Due process means that whenever a person is deprived of their rights, it must be done according to established rules and procedures and that the rules must be fair and equal. This indicates that due process goes against the application of the principle of arbitrariness in the law.
Moreover, in the case of EP Royappa c. State of Tamil Nadu, JPN Bhagawati, declared that the right to equality under Article 14 is the antithesis of the doctrine of arbitrariness and introduced the doctrine of manifest arbitrariness according to which, the Court may declare a law void on the grounds that it violates Article 14. A law is considered arbitrary when there are no defined principles and clear rules that guide the decision-making process.
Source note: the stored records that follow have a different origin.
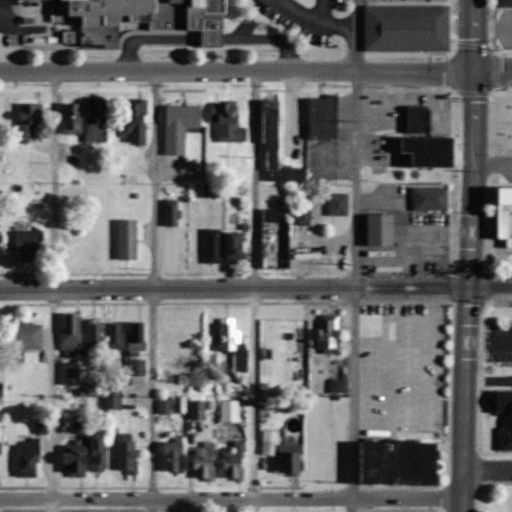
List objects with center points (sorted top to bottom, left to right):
building: (503, 2)
building: (504, 3)
road: (319, 11)
building: (149, 15)
building: (142, 17)
road: (314, 20)
building: (405, 26)
building: (407, 27)
road: (356, 35)
road: (256, 70)
traffic signals: (473, 72)
road: (293, 110)
building: (71, 118)
building: (322, 118)
building: (28, 120)
building: (133, 120)
building: (418, 120)
building: (96, 122)
building: (227, 122)
building: (180, 126)
building: (276, 148)
building: (427, 151)
road: (492, 168)
road: (53, 178)
building: (212, 190)
building: (430, 199)
building: (338, 204)
building: (172, 213)
building: (505, 213)
building: (503, 215)
building: (273, 216)
building: (303, 217)
building: (385, 228)
building: (127, 240)
building: (28, 245)
building: (213, 245)
building: (234, 247)
building: (275, 256)
road: (468, 256)
road: (234, 283)
railway: (255, 288)
road: (255, 290)
road: (154, 291)
building: (271, 333)
building: (329, 333)
building: (71, 335)
building: (92, 335)
building: (25, 336)
building: (137, 336)
building: (115, 337)
building: (293, 338)
building: (233, 345)
building: (136, 367)
building: (69, 373)
building: (114, 396)
road: (52, 398)
building: (197, 409)
building: (230, 410)
building: (505, 415)
building: (331, 449)
building: (97, 451)
building: (127, 456)
building: (174, 456)
building: (286, 456)
building: (0, 457)
building: (29, 458)
building: (75, 460)
building: (205, 462)
building: (233, 462)
building: (398, 462)
road: (488, 468)
road: (232, 497)
road: (346, 504)
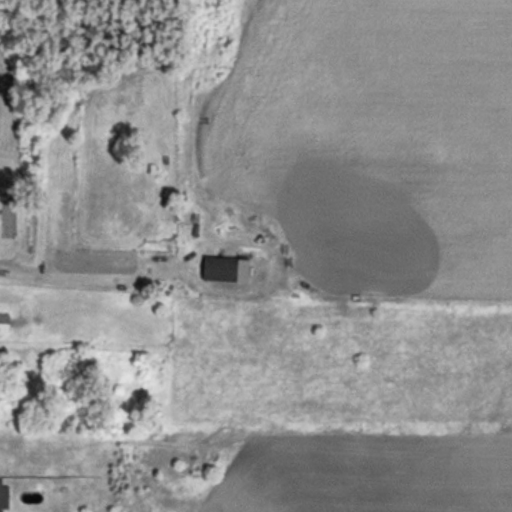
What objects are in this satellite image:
building: (225, 268)
building: (3, 496)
Noted jurist Lon L. Fuller said that to establish the rule of law in a state, a law must be publicly enacted, clear and not contradictory. However, in case of arbitrariness, the public does not know how, the law will be applied because it is subject to the whim of the legislator and the law is not clear and it is subject to contradictory application. Thus, arbitrariness runs counter to the idea of the rule of law.
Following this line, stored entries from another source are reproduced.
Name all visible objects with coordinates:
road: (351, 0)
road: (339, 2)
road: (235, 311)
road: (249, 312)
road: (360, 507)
Thus, a law must be fair, just, reasonable and final in order to restrict the fundamental right guaranteed by Article 21 of the Constitution.
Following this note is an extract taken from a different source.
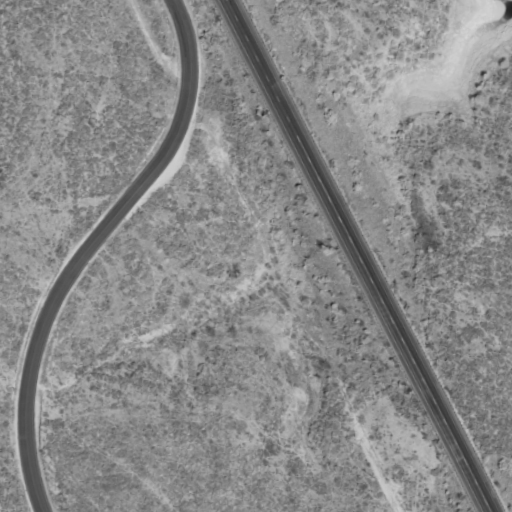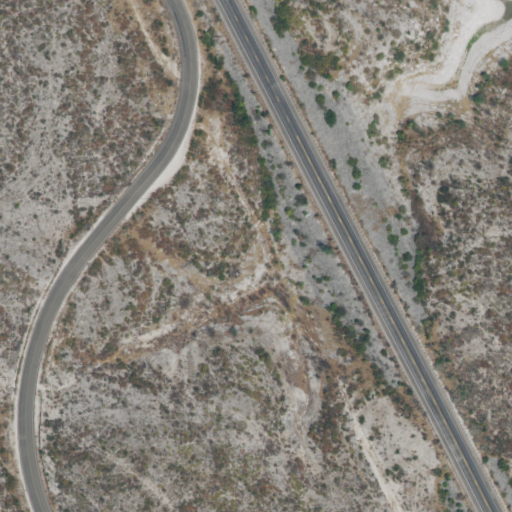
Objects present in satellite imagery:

Article 159 of the CGST violates the right to privacy of persons whose information is published in the public interest. The article does not satisfy the principle of due process of law because there are no precise criteria as to how an authority decides that the public interest will be served by the publication of information. Moreover, the recent requirement that Article 159 should only be used in deserving cases suffers from the malevolence of arbitrariness. The use of the term “in deserving cases” conferred absolute discretion on the executive to apply the article according to its whim, since there is no basis upon which, the authority can decide that the case is deserving.
This unrestricted grant of discretion to officers may lead to abuse of the law, as officers may demand bribes from taxpayers so as not to classify the case as deserving and it is also possible that the officer obtains false testimony from the taxpayer during the prosecution by threatening that if he does not cooperate with them, they will classify his case as deserving and release the information about him to the public.
Thus, section 159 read with the recent guidelines does not meet the necessary criteria to subordinate the right to privacy of an individual to the interest of the public.
It is imperative that the central government issues certain conditions or criteria that must be met for the authority to determine whether a case deserves to be published or not. In the author’s opinion, there should be two conditions to be met in order to decide that the case is worthy of publication. The first criterion should be that a minimum monetary limit must be prescribed and in cases where the amount involved is above this limit, then the information can be published. The second criterion must be that the person involved must be a repeat offender.
Also, section 159 should be amended. A provision should be introduced that whenever proceedings have been commenced or there is a possibility that proceedings may be commenced, there shall be no publication of information relating to the taxpayer or any individual connected with the procedure. This will avoid any pressure officers may exert to obtain strong evidence for the purposes of the prosecution.
Therefore, the central government must act to remedy the flaws inherent in the application of Section 159 in order to save honest taxpayers from officers and prevent any lengthy proceedings that may arise in any court, if the constitutionality of section 159 is disputed. before the tribunal.